Reading text:
↓↓↓
StoneTemplePython said:
Basically yes -- so long as they are bona fide random variables (not defective or whatever). It is implicit in the 'tests' for mutual independence. A more direct way of getting at this is... do it yourself by writing out the joint distribution and marginalizing the random variables you are not interested in selecting.
By the way, to refine this a bit
the definition used in feller is that a collection of ##n## discrete random variables (i.e. finite set of them) are mutually independent if for any combination of values (X, y, ... , w) assumed by them
##Pr\{X = x, Y=y, ... W=w\} = Pr\{X =x\}Pr\{Y = y\}...Pr\{W=w\}##
note there is ##n## random variables above (not necessarily the length of the alphabet)
what I was suggesting is that it is enough to assume that you are interested in the first ##n-1## random variables but not the ##n##th one, but nevertheless know that they are mutually independent. (Use of induction/recursion then gives the result for the ##k## random variables you are actually interested in for ##k \in \{2, 3, ..., n-1\}##)
- - - -
Since the random variables are discrete, the sample space is discrete and there is a natural correspondence with integers. Our attention is really on the correspondence here with ##W##'s sample space.
So you may define events:
##A_1: = \text{event that X = x, Y=y, ..., W=}w^{(1)}##
##A_2: = \text{event that X = x, Y=y, ..., W=}w^{(2)}##
##A_3: = \text{event that X = x, Y=y, ..., W=}w^{(3)}##
and so on
- - - -
(some technical nits: the above may not be totally satisfying with respect to ordering though we could easily clean this up via the use of conditional probabilities-- i.e. we can divide each side by ##Pr\{X = x, Y=y, ...,V=v\}## when that probability is non-zero and the zero probability cases need a little more care but ultimately can be ignored -- i.e. the implication is that for any positive probability event of ##w## if the right hand side is zero, it must be because the product of n-1 terms is zero which gives the desired relation and our analysis of events is only concerned with the positive probability sample points of original ##w## as the zero probability events for ##w## have no impact in the marginalization process that we're doing here-- but I think that all this is obscures the argument too much.)
- - - -
Now we know the relationship, by assumption:
##Pr\{X = x, Y=y, ... W=w\} = Pr\{X =x\}Pr\{Y = y\}...Pr\{W=w\}##
where I introduce random variable ##V## as the (n-1)th one -- hopefully that doesn't confuse things.
↑↑↑
What you should do:
From the post on mutual independence, print everything from "what I was suggesting" down to "##W##'s sample space.", word for word.

Stored data:
↓↓↓
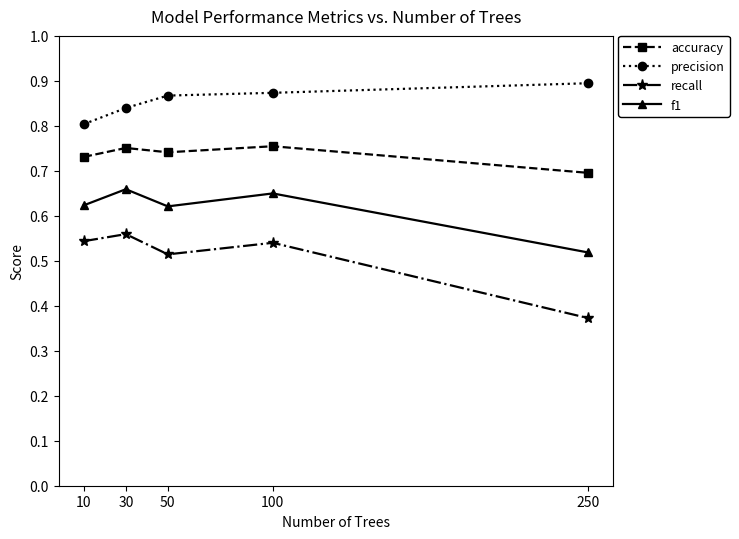

Which series has the largest total across all categories?

precision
↑↑↑
Exercise response:
what I was suggesting is that it is enough to assume that you are interested in the first ##n-1## random variables but not the ##n##th one, but nevertheless know that they are mutually independent. (Use of induction/recursion then gives the result for the ##k## random variables you are actually interested in for ##k \in \{2, 3, ..., n-1\}##)
- - - -
Since the random variables are discrete, the sample space is discrete and there is a natural correspondence with integers. Our attention is really on the correspondence here with ##W##'s sample space.